Canal du cours de change
Dans les économies ouvertes à régime de change flexible, le canal du cours de change peut constituer un puissant mécanisme de transmission de la politique monétaire. Ainsi, une expansion monétaire aurait tendance à faire baisser le taux d’intérêt réel et à induire une dépréciation de la monnaie. Le cours de change est, en outre, un signe très clair des conditions monétaires dans les pays où des statistiques ne sont pas forcément disponibles. C’est pourquoi les banques centrales dans des pays comme le Ghana, le Kenya, Maurice et le Maroc ont indiqué que le canal du cours de change est un des mécanismes de transmission de la politique monétaire les plus importants14. Dans plusieurs pays, les banques étrangères qui participent activement au marché des changes peuvent aussi influer sur les conditions monétaires et le cours de change. C’est apparemment le cas au Nigéria, où les banques panafricaines prennent part aux adjudications de devises. Au Malawi, selon l’évolution du change, les banques panafricaines retirent ou injectent, dans le système, des devises obtenues en partie auprès de leur société mère. Si les dépôts et prêts qu’elles détiennent sont, pour l’essentiel, en monnaie locale, il y a aussi une part non négligeable de dépôts et prêts en devises et donc la possibilité de substituer les monnaies.
Les banques interviennent comme intermédiaire entre l’épargne (les dépôts) et les prêts à des fins d’investissement ou de consommation.

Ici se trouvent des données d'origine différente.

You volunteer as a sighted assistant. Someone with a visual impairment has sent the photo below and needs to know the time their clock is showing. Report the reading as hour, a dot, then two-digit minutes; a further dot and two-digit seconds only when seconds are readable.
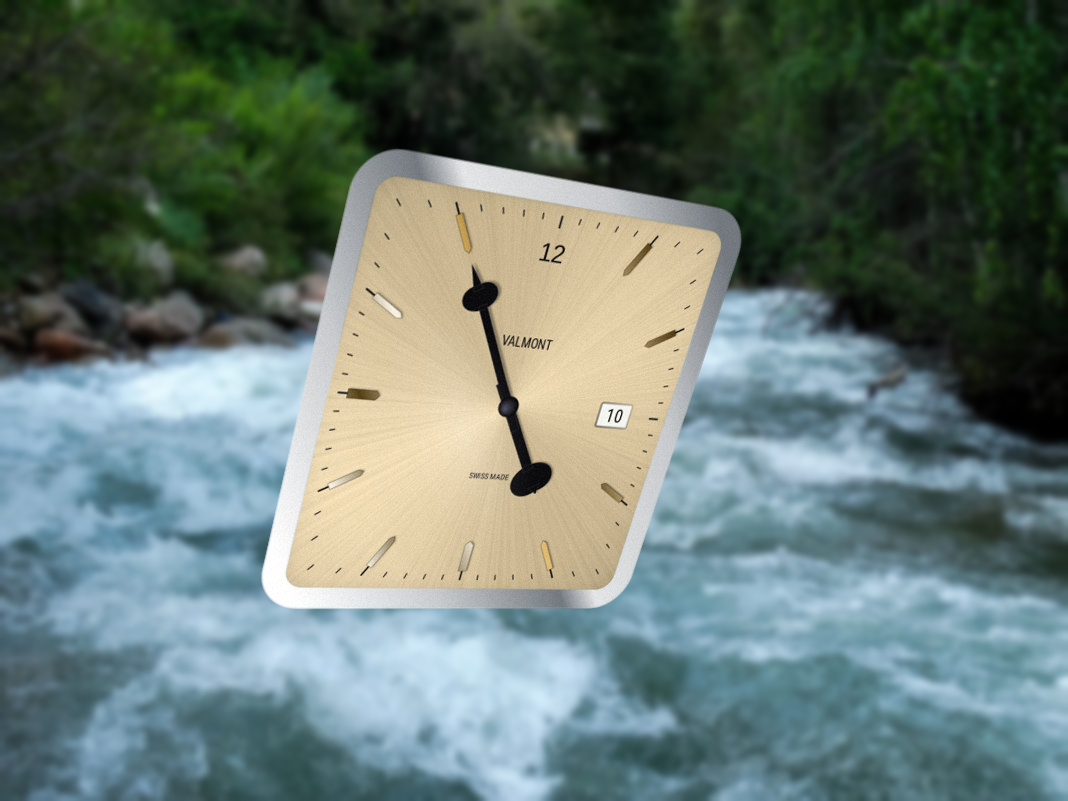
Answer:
4.55
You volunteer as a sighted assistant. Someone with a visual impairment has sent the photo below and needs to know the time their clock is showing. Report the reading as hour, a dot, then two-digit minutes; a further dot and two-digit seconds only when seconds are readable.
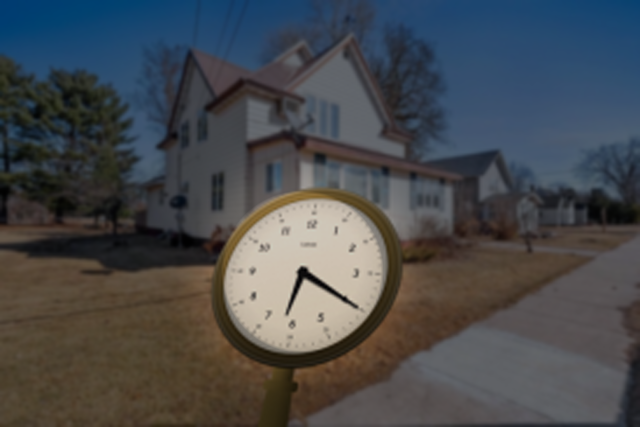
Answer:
6.20
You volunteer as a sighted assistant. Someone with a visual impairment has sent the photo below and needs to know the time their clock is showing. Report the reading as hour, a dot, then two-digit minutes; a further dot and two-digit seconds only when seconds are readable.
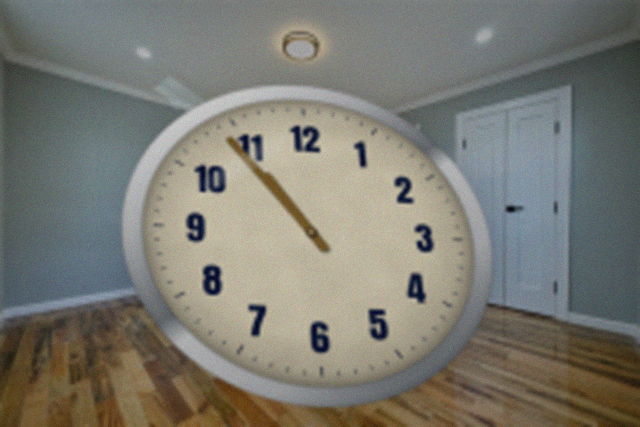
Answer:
10.54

Le ratio d’intermédiation, à savoir le ratio prêts/dépôts, qui est relativement faible en Afrique par rapport à d’autres régions (tableau 1), a néanmoins un impact sur l’efficacité de la politique monétaire. Les opérations des banques panafricaines ont-elles stimulé le ratio d’intermédiation ? Il est encore trop top pour le dire avec certitude. Premièrement, les banques panafricaines ont dans une certaine mesure remplacé les banques nationales ou les autres banques étrangères en achetant des établissements existants, souvent ceux qui avaient des difficultés financières. Elles exercent généralement leurs activités comme les banques nationales, avec toutefois des différences d’un pays à l’autre. Dans la mesure où elles peuvent contribuer à moderniser l’infrastructure, y compris en améliorant le système de paiement dans leur propre réseau, elles pourraient accroître le ratio d’intermédiation.